_Your instructions_.
From the first line to the last, copy the data below word for word.
(Supplied records Opens)
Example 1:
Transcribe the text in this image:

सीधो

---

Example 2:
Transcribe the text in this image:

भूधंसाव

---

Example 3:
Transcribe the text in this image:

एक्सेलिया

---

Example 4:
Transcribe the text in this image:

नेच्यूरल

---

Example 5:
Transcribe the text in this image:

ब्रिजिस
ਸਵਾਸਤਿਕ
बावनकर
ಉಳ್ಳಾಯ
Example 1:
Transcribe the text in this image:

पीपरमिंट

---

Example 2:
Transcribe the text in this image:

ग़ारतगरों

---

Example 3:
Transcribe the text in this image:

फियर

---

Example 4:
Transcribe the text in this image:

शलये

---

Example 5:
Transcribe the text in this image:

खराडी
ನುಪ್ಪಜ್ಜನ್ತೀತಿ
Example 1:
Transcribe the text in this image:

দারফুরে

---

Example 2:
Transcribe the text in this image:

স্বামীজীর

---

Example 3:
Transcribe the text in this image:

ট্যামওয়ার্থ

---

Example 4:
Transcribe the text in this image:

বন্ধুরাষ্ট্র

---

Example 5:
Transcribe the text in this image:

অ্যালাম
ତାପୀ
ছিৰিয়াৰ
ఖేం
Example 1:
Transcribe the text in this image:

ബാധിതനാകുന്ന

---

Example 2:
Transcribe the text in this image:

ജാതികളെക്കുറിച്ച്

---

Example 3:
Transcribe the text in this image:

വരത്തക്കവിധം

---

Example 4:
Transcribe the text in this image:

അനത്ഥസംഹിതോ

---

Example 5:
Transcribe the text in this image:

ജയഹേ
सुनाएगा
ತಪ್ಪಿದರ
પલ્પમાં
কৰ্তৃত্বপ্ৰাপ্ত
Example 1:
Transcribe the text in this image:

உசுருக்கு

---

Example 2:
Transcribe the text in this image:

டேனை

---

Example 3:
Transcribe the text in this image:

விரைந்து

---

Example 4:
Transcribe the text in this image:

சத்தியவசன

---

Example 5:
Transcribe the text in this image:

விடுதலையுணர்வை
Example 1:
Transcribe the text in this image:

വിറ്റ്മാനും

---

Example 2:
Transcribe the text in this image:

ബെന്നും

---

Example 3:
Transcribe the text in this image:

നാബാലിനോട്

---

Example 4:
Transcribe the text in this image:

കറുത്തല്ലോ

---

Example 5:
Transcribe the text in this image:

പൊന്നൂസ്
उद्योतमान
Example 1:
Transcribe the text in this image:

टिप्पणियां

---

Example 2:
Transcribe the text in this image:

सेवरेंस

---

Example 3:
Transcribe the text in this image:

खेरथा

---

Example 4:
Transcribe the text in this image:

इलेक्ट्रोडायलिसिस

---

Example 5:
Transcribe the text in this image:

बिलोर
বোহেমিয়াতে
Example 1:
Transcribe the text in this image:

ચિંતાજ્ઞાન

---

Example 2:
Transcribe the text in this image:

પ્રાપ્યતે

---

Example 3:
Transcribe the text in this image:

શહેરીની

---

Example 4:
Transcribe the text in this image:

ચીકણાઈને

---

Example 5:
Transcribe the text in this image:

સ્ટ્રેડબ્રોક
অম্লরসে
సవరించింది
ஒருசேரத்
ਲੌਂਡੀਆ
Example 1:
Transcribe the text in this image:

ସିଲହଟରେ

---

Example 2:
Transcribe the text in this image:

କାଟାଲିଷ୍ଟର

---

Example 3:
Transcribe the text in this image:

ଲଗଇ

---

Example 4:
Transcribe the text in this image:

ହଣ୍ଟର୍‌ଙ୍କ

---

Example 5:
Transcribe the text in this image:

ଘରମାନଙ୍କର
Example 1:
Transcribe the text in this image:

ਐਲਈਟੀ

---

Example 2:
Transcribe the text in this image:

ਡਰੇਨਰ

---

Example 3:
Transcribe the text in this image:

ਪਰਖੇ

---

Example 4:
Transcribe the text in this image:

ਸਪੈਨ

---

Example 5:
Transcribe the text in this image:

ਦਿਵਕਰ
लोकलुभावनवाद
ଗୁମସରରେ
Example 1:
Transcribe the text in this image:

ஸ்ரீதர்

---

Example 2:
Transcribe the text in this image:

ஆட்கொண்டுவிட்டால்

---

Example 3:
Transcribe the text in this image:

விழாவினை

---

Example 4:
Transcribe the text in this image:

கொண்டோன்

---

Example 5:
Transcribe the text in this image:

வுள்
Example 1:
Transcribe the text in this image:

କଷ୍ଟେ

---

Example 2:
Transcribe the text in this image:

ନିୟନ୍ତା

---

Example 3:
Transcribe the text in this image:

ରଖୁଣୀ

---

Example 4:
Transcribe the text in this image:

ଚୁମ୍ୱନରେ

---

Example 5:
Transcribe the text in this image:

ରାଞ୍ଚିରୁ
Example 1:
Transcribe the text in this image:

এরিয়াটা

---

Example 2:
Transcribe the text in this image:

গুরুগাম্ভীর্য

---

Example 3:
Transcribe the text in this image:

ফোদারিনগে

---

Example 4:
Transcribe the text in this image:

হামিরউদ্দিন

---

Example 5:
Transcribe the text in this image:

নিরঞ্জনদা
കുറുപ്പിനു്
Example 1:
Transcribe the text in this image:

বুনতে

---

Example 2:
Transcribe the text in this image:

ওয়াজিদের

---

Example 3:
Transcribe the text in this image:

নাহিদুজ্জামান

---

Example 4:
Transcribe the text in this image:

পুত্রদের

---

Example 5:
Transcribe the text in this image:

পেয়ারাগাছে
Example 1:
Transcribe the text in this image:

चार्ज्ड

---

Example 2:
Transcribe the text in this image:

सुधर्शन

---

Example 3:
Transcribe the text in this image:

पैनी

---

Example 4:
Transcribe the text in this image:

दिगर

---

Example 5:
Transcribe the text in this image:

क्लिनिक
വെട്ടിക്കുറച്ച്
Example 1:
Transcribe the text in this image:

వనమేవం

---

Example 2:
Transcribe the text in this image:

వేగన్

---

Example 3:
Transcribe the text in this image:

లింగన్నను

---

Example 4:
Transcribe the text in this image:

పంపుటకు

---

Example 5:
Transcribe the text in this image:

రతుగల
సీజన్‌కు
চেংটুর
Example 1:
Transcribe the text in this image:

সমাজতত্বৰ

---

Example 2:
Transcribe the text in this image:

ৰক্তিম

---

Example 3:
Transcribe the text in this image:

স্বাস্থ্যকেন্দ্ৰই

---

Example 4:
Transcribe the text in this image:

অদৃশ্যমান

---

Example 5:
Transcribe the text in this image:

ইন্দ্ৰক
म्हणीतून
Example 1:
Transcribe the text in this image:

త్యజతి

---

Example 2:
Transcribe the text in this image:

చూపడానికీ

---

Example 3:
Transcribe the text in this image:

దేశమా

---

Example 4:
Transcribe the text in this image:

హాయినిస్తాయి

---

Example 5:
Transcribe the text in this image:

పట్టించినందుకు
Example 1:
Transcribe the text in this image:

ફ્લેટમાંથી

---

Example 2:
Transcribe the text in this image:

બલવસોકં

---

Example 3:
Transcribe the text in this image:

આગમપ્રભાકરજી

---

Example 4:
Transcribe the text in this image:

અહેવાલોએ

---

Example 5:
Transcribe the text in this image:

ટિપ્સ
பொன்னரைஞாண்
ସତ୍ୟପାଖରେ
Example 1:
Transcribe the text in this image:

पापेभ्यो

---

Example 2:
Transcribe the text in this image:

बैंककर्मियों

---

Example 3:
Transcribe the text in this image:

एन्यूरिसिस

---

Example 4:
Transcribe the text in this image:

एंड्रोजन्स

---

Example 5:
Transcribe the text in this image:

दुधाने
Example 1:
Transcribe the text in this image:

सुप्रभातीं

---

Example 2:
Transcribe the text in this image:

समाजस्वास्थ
(Supplied records Closes)
_Task output_.
Example 1:
Transcribe the text in this image:

सीधो

---

Example 2:
Transcribe the text in this image:

भूधंसाव

---

Example 3:
Transcribe the text in this image:

एक्सेलिया

---

Example 4:
Transcribe the text in this image:

नेच्यूरल

---

Example 5:
Transcribe the text in this image:

ब्रिजिस
ਸਵਾਸਤਿਕ
बावनकर
ಉಳ್ಳಾಯ
Example 1:
Transcribe the text in this image:

पीपरमिंट

---

Example 2:
Transcribe the text in this image:

ग़ारतगरों

---

Example 3:
Transcribe the text in this image:

फियर

---

Example 4:
Transcribe the text in this image:

शलये

---

Example 5:
Transcribe the text in this image:

खराडी
ನುಪ್ಪಜ್ಜನ್ತೀತಿ
Example 1:
Transcribe the text in this image:

দারফুরে

---

Example 2:
Transcribe the text in this image:

স্বামীজীর

---

Example 3:
Transcribe the text in this image:

ট্যামওয়ার্থ

---

Example 4:
Transcribe the text in this image:

বন্ধুরাষ্ট্র

---

Example 5:
Transcribe the text in this image:

অ্যালাম
ତାପୀ
ছিৰিয়াৰ
ఖేం
Example 1:
Transcribe the text in this image:

ബാധിതനാകുന്ന

---

Example 2:
Transcribe the text in this image:

ജാതികളെക്കുറിച്ച്

---

Example 3:
Transcribe the text in this image:

വരത്തക്കവിധം

---

Example 4:
Transcribe the text in this image:

അനത്ഥസംഹിതോ

---

Example 5:
Transcribe the text in this image:

ജയഹേ
सुनाएगा
ತಪ್ಪಿದರ
પલ્પમાં
কৰ্তৃত্বপ্ৰাপ্ত
Example 1:
Transcribe the text in this image:

உசுருக்கு

---

Example 2:
Transcribe the text in this image:

டேனை

---

Example 3:
Transcribe the text in this image:

விரைந்து

---

Example 4:
Transcribe the text in this image:

சத்தியவசன

---

Example 5:
Transcribe the text in this image:

விடுதலையுணர்வை
Example 1:
Transcribe the text in this image:

വിറ്റ്മാനും

---

Example 2:
Transcribe the text in this image:

ബെന്നും

---

Example 3:
Transcribe the text in this image:

നാബാലിനോട്

---

Example 4:
Transcribe the text in this image:

കറുത്തല്ലോ

---

Example 5:
Transcribe the text in this image:

പൊന്നൂസ്
उद्योतमान
Example 1:
Transcribe the text in this image:

टिप्पणियां

---

Example 2:
Transcribe the text in this image:

सेवरेंस

---

Example 3:
Transcribe the text in this image:

खेरथा

---

Example 4:
Transcribe the text in this image:

इलेक्ट्रोडायलिसिस

---

Example 5:
Transcribe the text in this image:

बिलोर
বোহেমিয়াতে
Example 1:
Transcribe the text in this image:

ચિંતાજ્ઞાન

---

Example 2:
Transcribe the text in this image:

પ્રાપ્યતે

---

Example 3:
Transcribe the text in this image:

શહેરીની

---

Example 4:
Transcribe the text in this image:

ચીકણાઈને

---

Example 5:
Transcribe the text in this image:

સ્ટ્રેડબ્રોક
অম্লরসে
సవరించింది
ஒருசேரத்
ਲੌਂਡੀਆ
Example 1:
Transcribe the text in this image:

ସିଲହଟରେ

---

Example 2:
Transcribe the text in this image:

କାଟାଲିଷ୍ଟର

---

Example 3:
Transcribe the text in this image:

ଲଗଇ

---

Example 4:
Transcribe the text in this image:

ହଣ୍ଟର୍‌ଙ୍କ

---

Example 5:
Transcribe the text in this image:

ଘରମାନଙ୍କର
Example 1:
Transcribe the text in this image:

ਐਲਈਟੀ

---

Example 2:
Transcribe the text in this image:

ਡਰੇਨਰ

---

Example 3:
Transcribe the text in this image:

ਪਰਖੇ

---

Example 4:
Transcribe the text in this image:

ਸਪੈਨ

---

Example 5:
Transcribe the text in this image:

ਦਿਵਕਰ
लोकलुभावनवाद
ଗୁମସରରେ
Example 1:
Transcribe the text in this image:

ஸ்ரீதர்

---

Example 2:
Transcribe the text in this image:

ஆட்கொண்டுவிட்டால்

---

Example 3:
Transcribe the text in this image:

விழாவினை

---

Example 4:
Transcribe the text in this image:

கொண்டோன்

---

Example 5:
Transcribe the text in this image:

வுள்
Example 1:
Transcribe the text in this image:

କଷ୍ଟେ

---

Example 2:
Transcribe the text in this image:

ନିୟନ୍ତା

---

Example 3:
Transcribe the text in this image:

ରଖୁଣୀ

---

Example 4:
Transcribe the text in this image:

ଚୁମ୍ୱନରେ

---

Example 5:
Transcribe the text in this image:

ରାଞ୍ଚିରୁ
Example 1:
Transcribe the text in this image:

এরিয়াটা

---

Example 2:
Transcribe the text in this image:

গুরুগাম্ভীর্য

---

Example 3:
Transcribe the text in this image:

ফোদারিনগে

---

Example 4:
Transcribe the text in this image:

হামিরউদ্দিন

---

Example 5:
Transcribe the text in this image:

নিরঞ্জনদা
കുറുപ്പിനു്
Example 1:
Transcribe the text in this image:

বুনতে

---

Example 2:
Transcribe the text in this image:

ওয়াজিদের

---

Example 3:
Transcribe the text in this image:

নাহিদুজ্জামান

---

Example 4:
Transcribe the text in this image:

পুত্রদের

---

Example 5:
Transcribe the text in this image:

পেয়ারাগাছে
Example 1:
Transcribe the text in this image:

चार्ज्ड

---

Example 2:
Transcribe the text in this image:

सुधर्शन

---

Example 3:
Transcribe the text in this image:

पैनी

---

Example 4:
Transcribe the text in this image:

दिगर

---

Example 5:
Transcribe the text in this image:

क्लिनिक
വെട്ടിക്കുറച്ച്
Example 1:
Transcribe the text in this image:

వనమేవం

---

Example 2:
Transcribe the text in this image:

వేగన్

---

Example 3:
Transcribe the text in this image:

లింగన్నను

---

Example 4:
Transcribe the text in this image:

పంపుటకు

---

Example 5:
Transcribe the text in this image:

రతుగల
సీజన్‌కు
চেংটুর
Example 1:
Transcribe the text in this image:

সমাজতত্বৰ

---

Example 2:
Transcribe the text in this image:

ৰক্তিম

---

Example 3:
Transcribe the text in this image:

স্বাস্থ্যকেন্দ্ৰই

---

Example 4:
Transcribe the text in this image:

অদৃশ্যমান

---

Example 5:
Transcribe the text in this image:

ইন্দ্ৰক
म्हणीतून
Example 1:
Transcribe the text in this image:

త్యజతి

---

Example 2:
Transcribe the text in this image:

చూపడానికీ

---

Example 3:
Transcribe the text in this image:

దేశమా

---

Example 4:
Transcribe the text in this image:

హాయినిస్తాయి

---

Example 5:
Transcribe the text in this image:

పట్టించినందుకు
Example 1:
Transcribe the text in this image:

ફ્લેટમાંથી

---

Example 2:
Transcribe the text in this image:

બલવસોકં

---

Example 3:
Transcribe the text in this image:

આગમપ્રભાકરજી

---

Example 4:
Transcribe the text in this image:

અહેવાલોએ

---

Example 5:
Transcribe the text in this image:

ટિપ્સ
பொன்னரைஞாண்
ସତ୍ୟପାଖରେ
Example 1:
Transcribe the text in this image:

पापेभ्यो

---

Example 2:
Transcribe the text in this image:

बैंककर्मियों

---

Example 3:
Transcribe the text in this image:

एन्यूरिसिस

---

Example 4:
Transcribe the text in this image:

एंड्रोजन्स

---

Example 5:
Transcribe the text in this image:

दुधाने
Example 1:
Transcribe the text in this image:

सुप्रभातीं

---

Example 2:
Transcribe the text in this image:

समाजस्वास्थ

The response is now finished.